-------- Task material

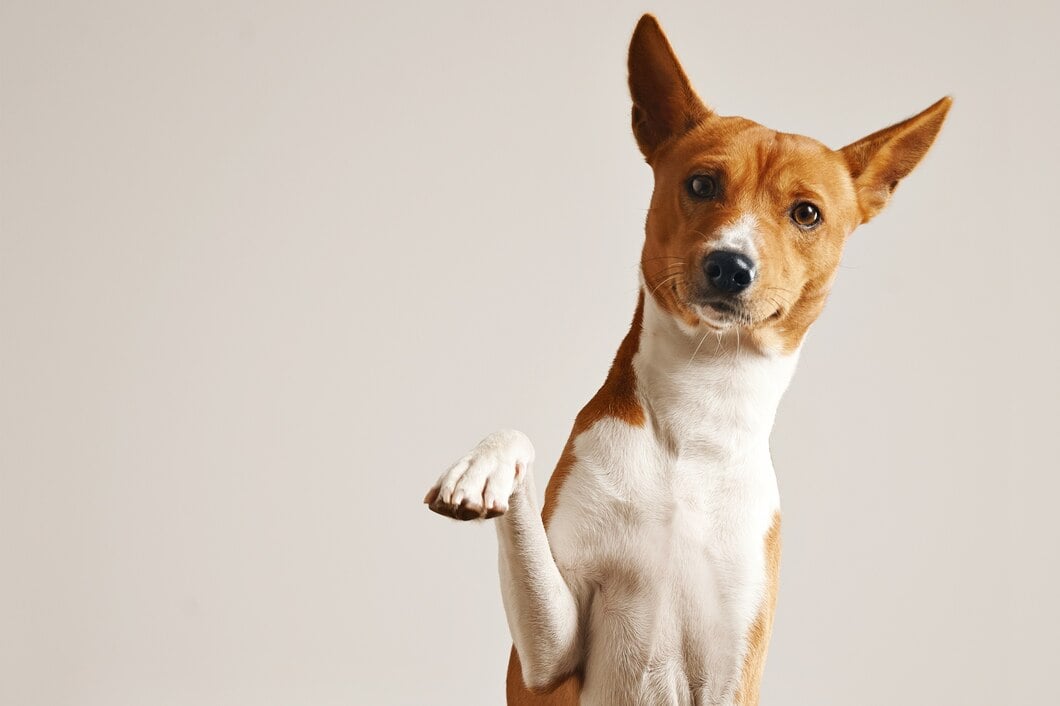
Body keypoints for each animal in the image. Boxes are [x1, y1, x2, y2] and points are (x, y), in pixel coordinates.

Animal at [421, 12, 953, 703]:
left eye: (806, 213)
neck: (701, 415)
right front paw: (483, 468)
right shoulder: (546, 662)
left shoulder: (735, 668)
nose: (730, 265)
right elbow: (518, 449)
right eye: (702, 184)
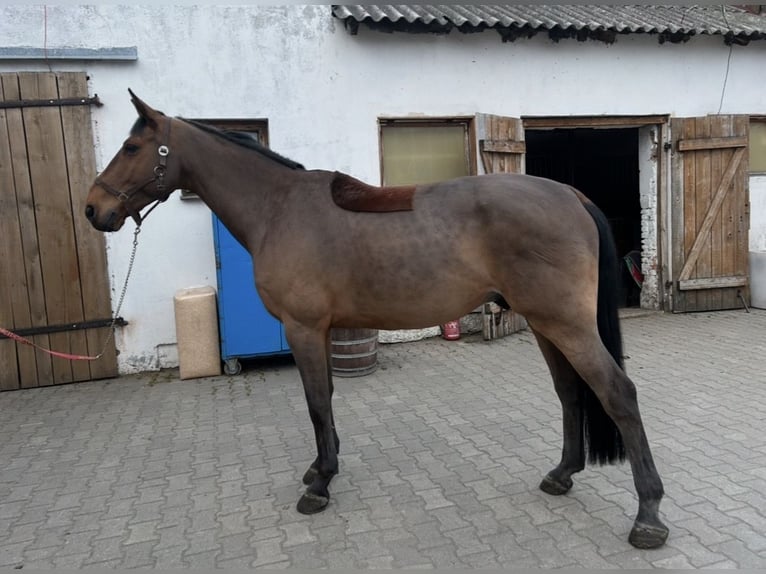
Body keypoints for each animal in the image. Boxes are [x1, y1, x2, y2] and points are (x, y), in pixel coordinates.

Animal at [85, 90, 669, 549]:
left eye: (132, 148)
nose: (93, 209)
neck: (279, 207)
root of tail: (569, 194)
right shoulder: (319, 331)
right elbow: (324, 401)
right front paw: (322, 468)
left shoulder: (303, 328)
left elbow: (317, 402)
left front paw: (319, 485)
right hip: (546, 324)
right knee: (570, 393)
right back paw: (562, 474)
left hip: (566, 324)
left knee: (618, 394)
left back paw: (649, 515)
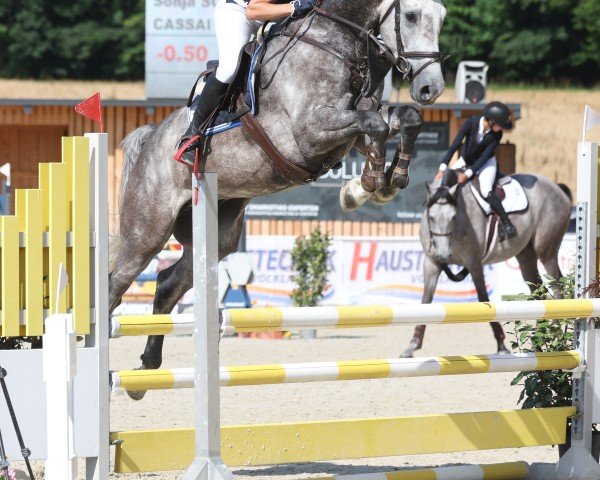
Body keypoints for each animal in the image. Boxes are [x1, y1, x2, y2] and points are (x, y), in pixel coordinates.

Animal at [112, 0, 448, 398]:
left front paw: (381, 182)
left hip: (217, 235)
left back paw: (146, 369)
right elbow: (377, 125)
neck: (334, 43)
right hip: (147, 231)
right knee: (115, 283)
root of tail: (150, 138)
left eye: (442, 18)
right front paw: (368, 184)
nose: (431, 88)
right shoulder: (311, 131)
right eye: (410, 16)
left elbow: (403, 119)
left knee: (167, 285)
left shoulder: (351, 126)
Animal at [400, 171, 568, 358]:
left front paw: (501, 345)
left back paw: (557, 334)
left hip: (546, 251)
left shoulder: (473, 263)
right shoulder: (431, 263)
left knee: (557, 287)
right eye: (431, 217)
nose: (443, 255)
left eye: (453, 217)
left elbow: (483, 299)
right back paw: (542, 338)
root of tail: (556, 187)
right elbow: (426, 301)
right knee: (539, 292)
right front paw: (412, 346)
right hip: (526, 256)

----------------

Your task: Would you return all of the entries unchanged while omitting the images?

Answer section:
Body keypoints for each animal in the image. Boxes are [x1, y1, x2, y2] and points are (x, y), in pixel coordinates.

Animal at [421, 12, 953, 703]:
left eye: (806, 213)
neck: (701, 415)
right front paw: (483, 468)
right shoulder: (546, 662)
left shoulder: (735, 668)
nose: (730, 265)
right elbow: (518, 449)
right eye: (702, 184)
Body keypoints for each animal in the image. Boxes are [x1, y1, x2, y2] and points are (x, y), in pixel coordinates.

Animal at [85, 90, 669, 549]:
left eye: (132, 148)
nose: (93, 209)
neck: (279, 207)
root of tail: (569, 194)
right shoulder: (319, 331)
right elbow: (324, 401)
right front paw: (322, 468)
left shoulder: (303, 328)
left elbow: (317, 402)
left front paw: (319, 485)
right hip: (546, 324)
right knee: (570, 393)
right back paw: (562, 474)
left hip: (566, 324)
left knee: (618, 394)
left back paw: (649, 515)
Body keypoints for each animal in the image. Boxes are [x1, y1, x2, y2] and points are (x, y), in pixel coordinates.

Animal at [112, 0, 448, 398]:
left front paw: (381, 182)
left hip: (217, 235)
left back paw: (146, 369)
right elbow: (377, 125)
neck: (334, 43)
right hip: (147, 231)
right knee: (115, 283)
root of tail: (150, 138)
left eye: (442, 18)
right front paw: (368, 184)
nose: (431, 88)
right shoulder: (311, 131)
right eye: (410, 16)
left elbow: (403, 119)
left knee: (167, 285)
left shoulder: (351, 126)
Animal at [400, 171, 568, 358]:
left front paw: (501, 345)
left back paw: (557, 334)
left hip: (546, 251)
left shoulder: (473, 263)
right shoulder: (431, 263)
left knee: (557, 287)
right eye: (431, 217)
nose: (443, 255)
left eye: (453, 217)
left elbow: (483, 299)
right back paw: (542, 338)
root of tail: (556, 187)
right elbow: (426, 301)
right knee: (539, 292)
right front paw: (412, 346)
right hip: (526, 256)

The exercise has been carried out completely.